When it comes to writing interesting stories and/or making interesting comics, one thing that can often be overlooked is the contrast between the different settings in your story.
You’d be surprised at how much more interesting, dramatic, fascinating, memorable and/or atmospheric a story can be if there is a large enough amount of contrast between the various locations within it.
When I’m talking about contrast, I’m not talking about just making sure that all of your settings look different from each other (although this can work, especially in comics), I’m talking about all sorts of other things too.
I’m talking about things like the atmosphere of a particular setting, the history/ culture of it, the attitudes of the people who spend a lot of time there etc… I’m sure you get the idea.
There are several reasons why making sure that there’s a large amount of contrast between the settings in your story is a good idea. The first is that it it adds a lot more variety to your story and, well, having a large amount of variety in your story is one of the easiest ways to stop your readers from getting bored.
But, the most important reason to keep a decent amount of contrast between the settings in your story is because it can be used for emphasis. What do I mean by this? Well, things tend to stand out a lot more when they’re next to something totally different. For example, a small green LED light might not be that noticeable in the middle of a bright LED display, but it will probably be a lot more noticeable if it’s in the middle of a dark room.
So, if you want to emphasise the fact that one of your settings is a good place, a bad place, a strange place, a boring place etc… then one of the easiest and most effective ways to do this is to include another setting which is pretty much the complete opposite of your original setting.
In case you’re puzzled by all of this, I thought that I’d give you a few examples of what I’m talking about. One good example of a series of novels with a high amount of contrast between the settings in them are Clive Barker’s “Abarat” novels.
Although it’s been a few years since I read these novels, they mostly take place on a mysterious group of twenty-five islands, each of which represents one hour of the day (including a mysterious twenty-fifth hour).
Needless to say, each of these islands is startlingly different from the others and this means that, not only are the islands that you do get to see really interesting – you’re also a lot more curious about the islands that you don’t get to see. Why? Because you know that they will be totally different from the islands that you’ve already seen.
A good televised example of this can also be found in an old TV series from the 1990s called “Babylon 5” . This is a show that is set aboard a neutral space station where diplomats from various planets can meet to talk. Trust me, it’s a lot more interesting than I’ve made it sound.
Anyway, as the show goes on, it’s quite interesting to see that – despite whatever terrible things happen on other planets – the space station is almost always a safe haven for democracy, freedom, understanding etc….
But, if it wasn’t for terrible things happening on other planets, then the space station would probably be something of a boring choice of setting for a sci-fi show.
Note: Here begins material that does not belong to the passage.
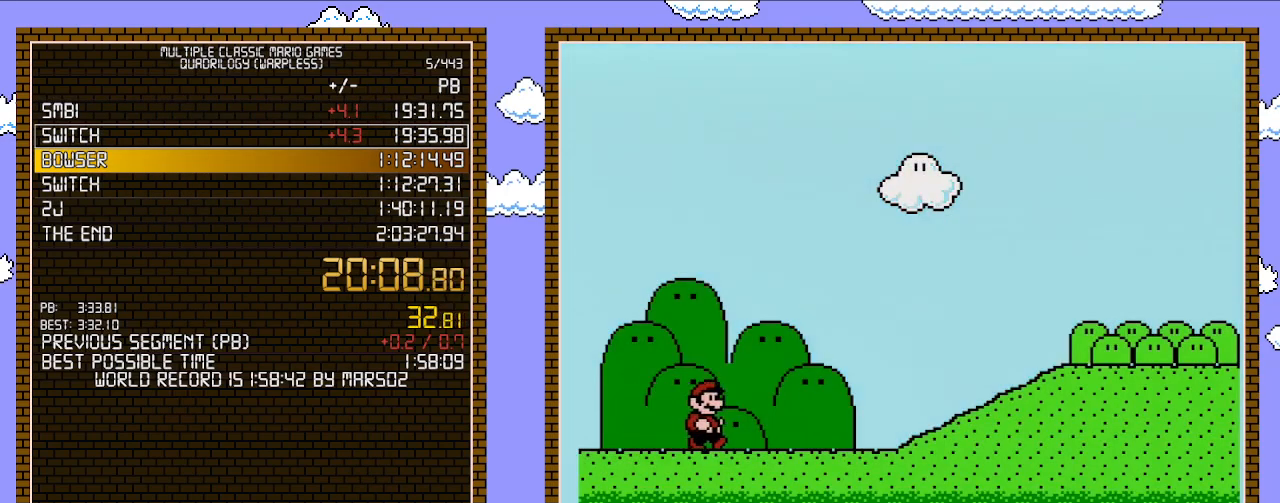
{"buttons": ["B", "DPAD_RIGHT"], "events": []}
But, because there’s such a huge contrast between the station and various other parts of the universe, it’s a far more interesting location than it should be.
Of course, this technique only really works with longer stories and comics. However, there’s no rule stating that you can’t use it in shorter stories and comics too – although obviously you’ll probably have to scale everything down slightly (eg: you could write a story about an interesting pub in the middle of a boring city centre etc…).